February 19, 2020 3:59:40 pm
China revoked the press credentials of three Wall Street Journal reporters, in a rare move punishing multiple journalists at a single news organization over an opinion piece.
The government made the decision after it said the Journal refused to apologize for a “racially discriminatory” op-ed, Foreign Ministry spokesman Geng Shuang told reporters in Beijing on Wednesday. Foreign journalists need press passes issued by the foreign ministry to qualify for visas to report in the country.
The Wall Street Journal reported that the three were Deputy Bureau Chief Josh Chin and reporters Chao Deng and Philip Wen. Chin and Deng are both U.S. nationals, while Wen is an Australian citizen.
“This marks a new low in relations between China and the foreign press, and says a lot about Beijing’s broader antipathy to the West,” said Richard McGregor, a former Financial Times bureau chief in Beijing who’s now a senior fellow at the Lowy Institute. “Beijing is looking to lash out at its critics. Once it has gotten over the coronavirus crisis, expect to see more such measures.”

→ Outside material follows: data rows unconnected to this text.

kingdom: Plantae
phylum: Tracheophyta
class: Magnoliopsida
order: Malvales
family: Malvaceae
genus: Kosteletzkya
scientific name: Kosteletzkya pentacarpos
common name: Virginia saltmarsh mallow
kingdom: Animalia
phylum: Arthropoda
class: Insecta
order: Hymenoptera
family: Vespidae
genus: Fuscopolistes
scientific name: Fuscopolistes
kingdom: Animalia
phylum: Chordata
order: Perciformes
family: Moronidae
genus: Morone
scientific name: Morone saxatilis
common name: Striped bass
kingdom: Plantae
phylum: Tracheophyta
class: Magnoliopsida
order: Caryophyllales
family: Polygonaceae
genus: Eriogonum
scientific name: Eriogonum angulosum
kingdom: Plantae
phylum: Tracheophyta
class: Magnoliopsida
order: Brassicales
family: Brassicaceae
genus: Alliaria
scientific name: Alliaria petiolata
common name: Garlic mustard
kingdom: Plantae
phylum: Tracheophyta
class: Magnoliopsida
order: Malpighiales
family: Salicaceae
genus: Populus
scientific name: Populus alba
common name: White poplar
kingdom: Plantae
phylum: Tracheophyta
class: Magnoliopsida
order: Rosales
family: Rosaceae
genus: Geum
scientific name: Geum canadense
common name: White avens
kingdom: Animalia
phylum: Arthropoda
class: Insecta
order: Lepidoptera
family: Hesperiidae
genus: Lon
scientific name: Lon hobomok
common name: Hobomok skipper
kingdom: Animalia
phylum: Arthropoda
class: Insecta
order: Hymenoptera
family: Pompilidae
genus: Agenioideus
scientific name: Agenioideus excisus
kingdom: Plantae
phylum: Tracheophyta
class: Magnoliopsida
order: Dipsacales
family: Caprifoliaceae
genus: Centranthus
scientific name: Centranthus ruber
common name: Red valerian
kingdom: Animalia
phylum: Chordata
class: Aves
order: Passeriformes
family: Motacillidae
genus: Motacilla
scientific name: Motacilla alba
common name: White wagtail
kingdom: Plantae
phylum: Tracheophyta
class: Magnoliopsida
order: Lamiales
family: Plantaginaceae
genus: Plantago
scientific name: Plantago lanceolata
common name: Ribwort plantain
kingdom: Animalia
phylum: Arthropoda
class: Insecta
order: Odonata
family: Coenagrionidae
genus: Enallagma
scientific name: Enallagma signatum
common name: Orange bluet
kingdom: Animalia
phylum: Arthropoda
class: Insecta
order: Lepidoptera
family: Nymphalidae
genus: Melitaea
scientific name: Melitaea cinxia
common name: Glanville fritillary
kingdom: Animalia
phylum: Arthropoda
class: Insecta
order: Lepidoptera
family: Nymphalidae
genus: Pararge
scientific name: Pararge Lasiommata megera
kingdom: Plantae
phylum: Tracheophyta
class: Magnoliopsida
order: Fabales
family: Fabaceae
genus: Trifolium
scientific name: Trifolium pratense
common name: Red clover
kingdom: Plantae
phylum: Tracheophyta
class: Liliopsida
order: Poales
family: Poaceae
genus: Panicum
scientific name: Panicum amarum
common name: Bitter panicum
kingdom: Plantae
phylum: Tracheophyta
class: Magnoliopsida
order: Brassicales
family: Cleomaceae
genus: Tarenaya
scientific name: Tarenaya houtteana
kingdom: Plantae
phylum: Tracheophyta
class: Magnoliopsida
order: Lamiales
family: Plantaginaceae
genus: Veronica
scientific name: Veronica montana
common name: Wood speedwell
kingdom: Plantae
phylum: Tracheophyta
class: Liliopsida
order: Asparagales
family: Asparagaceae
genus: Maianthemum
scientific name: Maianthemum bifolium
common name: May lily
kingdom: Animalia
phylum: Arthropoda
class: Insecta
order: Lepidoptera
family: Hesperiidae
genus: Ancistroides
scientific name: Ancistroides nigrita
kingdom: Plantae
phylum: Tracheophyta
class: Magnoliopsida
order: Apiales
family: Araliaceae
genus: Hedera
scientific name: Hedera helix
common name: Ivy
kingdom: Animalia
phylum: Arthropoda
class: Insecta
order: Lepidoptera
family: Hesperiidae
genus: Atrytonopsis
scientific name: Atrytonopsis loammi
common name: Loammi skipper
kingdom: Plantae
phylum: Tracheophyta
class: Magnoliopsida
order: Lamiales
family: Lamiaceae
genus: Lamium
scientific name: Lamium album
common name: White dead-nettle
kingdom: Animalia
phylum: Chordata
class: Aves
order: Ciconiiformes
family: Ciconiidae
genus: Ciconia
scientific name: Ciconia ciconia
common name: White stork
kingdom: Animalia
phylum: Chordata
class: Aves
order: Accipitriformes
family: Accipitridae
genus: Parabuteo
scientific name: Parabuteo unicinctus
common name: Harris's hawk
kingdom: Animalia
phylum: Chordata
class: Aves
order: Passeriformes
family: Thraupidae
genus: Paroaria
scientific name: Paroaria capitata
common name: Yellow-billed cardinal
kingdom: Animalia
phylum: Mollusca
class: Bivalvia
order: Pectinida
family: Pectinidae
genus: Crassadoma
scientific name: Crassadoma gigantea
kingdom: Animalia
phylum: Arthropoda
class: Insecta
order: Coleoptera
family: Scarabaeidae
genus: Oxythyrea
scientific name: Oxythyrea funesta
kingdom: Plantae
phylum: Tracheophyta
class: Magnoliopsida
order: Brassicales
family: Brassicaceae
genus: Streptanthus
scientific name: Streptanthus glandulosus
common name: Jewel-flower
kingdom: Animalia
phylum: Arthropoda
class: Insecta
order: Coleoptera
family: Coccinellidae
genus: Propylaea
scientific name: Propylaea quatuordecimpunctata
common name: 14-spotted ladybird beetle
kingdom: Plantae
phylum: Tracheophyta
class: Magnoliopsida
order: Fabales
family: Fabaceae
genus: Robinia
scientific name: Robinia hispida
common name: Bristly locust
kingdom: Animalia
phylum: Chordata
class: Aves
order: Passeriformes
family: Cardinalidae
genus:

While China has declined to approve press credentials for foreign journalists before, it’s rare for authorities to punish three reporters at once from the same news organization. It also sets a worrying new precedent for news outlets with staff in China as the article was written by an author based in the U.S. who wrote opinions, which are generally removed from news-gathering operations.
The Feb. 3 article described China as the “sick man of Asia,” a phrase often used by 19th century European powers to describe the weakened state of the Qing Empire, which then governed China. A representative for the Wall Street Journal in Beijing didn’t immediately reply to an email requesting comment.
The op-ed ran as China began battling the deadly coronavirus, which has now claimed the lives of more than 2,000 people and delivered a massive setback to the world’s second-biggest economy. The government has described the virus as a threat to “social stability” in China and tightened restrictions on online expression.
“The editors used such a racially discriminatory title, triggering indignation and condemnation among the Chinese people and the international community,” Geng told reporters in an online press conference. “China demands the WSJ recognize the severity of its mistake, make an official apology and hold the persons involved accountable.”
China expelled a Wall Street Journal reporter last August after the paper published a report detailing allegations that Chinese President Xi Jinping’s cousin was involved in gambling and potential money-laundering in Australia.
The U.S. this week designated five Chinese state media companies as “foreign missions,” a decision that reflects the Trump administration’s view that Xi’s Communist Party is imposing increasingly draconian government-control over news services, senior State Department officials said. The designation requires the outlets to adhere to requirements similar to those imposed on embassies and consulates in the U.S.
“China and the U.S., and a number of Washington’s allies, aren’t just decoupling parts of their economy,” said McGregor, of the Lowy Institute. “With decisions like these, they are entering parallel news and information universes.”
China’s foreign ministry denounced the U.S. designation on Wednesday, saying the country’s media outlets helped promote understanding and adding that Beijing would “reserve the right” to retaliate. “We urge the U.S. to discard its ideological prejudice and Cold War zero-sum-game mentality, and stop ill-advised measures that undermine bilateral trust and cooperation,” Geng said.